Updated standard to be published
Representatives of the University of Massachusetts, DNV GL and Dong Energy have described the development of an updated standard for bottom-fixed foundations. They explained that the International Electrotechnical Commission standard for bottom-fixed offshore wind turbine design (IEC 61400-3) has been significantly updated to reflect advances in offshore wind turbine technology since the standard was first published in 2009. To increase international applicability of the standard, more guidance was provided on ice loading of wind turbine structures and new guidance added on the prediction of tropical cyclone loading. Additionally, a number of changes were made to the standard to align it more closely to the latest updates to the IEC standard for onshore wind turbine design 61400-1.
A review of the standard was carried out by a team of 40 international experts from industry, academia and certification bodies. Ten meetings of the maintenance team were held over a period of four years, at which the requirements of the standard were discussed, the work of subgroups was presented and updates to the final text of the standard were agreed.
The starting point for the work of the maintenance team was a set of recommendations from IEC TC88 national committees following review of edition 1 of the IEC 61400-1 standard. Members of the maintenance team added their own experiences of using the first edition of the standard and suggestions for improvement. A committee draft for voting was circulated to national committees in 2017.

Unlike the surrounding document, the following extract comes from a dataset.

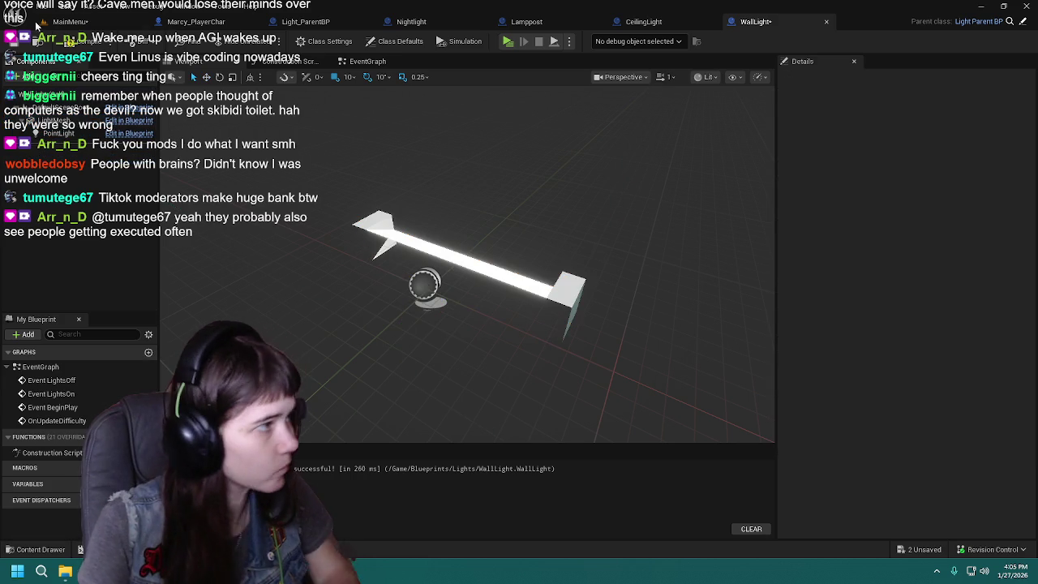
key(ctrl+s)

Significant updates include simplifications to the design load case specifications to make the standard simpler to apply, a greater focus on the assessment of site-specific environmental conditions, additional guidance on ice loading of offshore wind turbines and their support structures and new guidance on extreme loads that result from tropical cyclone events. The standard has also been aligned with the latest updates to the onshore wind turbine design standard IEC 61400-1.
“Edition 2 of IEC 61400-3 contains significant updates that embody the latest best practices of the offshore wind industry and make the standard easier to apply,” they explained, noting that edition 2 of IEC 61400-3 will be reviewed by national committees in 2017 and is expected to be published later this year. A separate technical specification for the design of floating offshore wind turbines is also expected to be issued in 2017.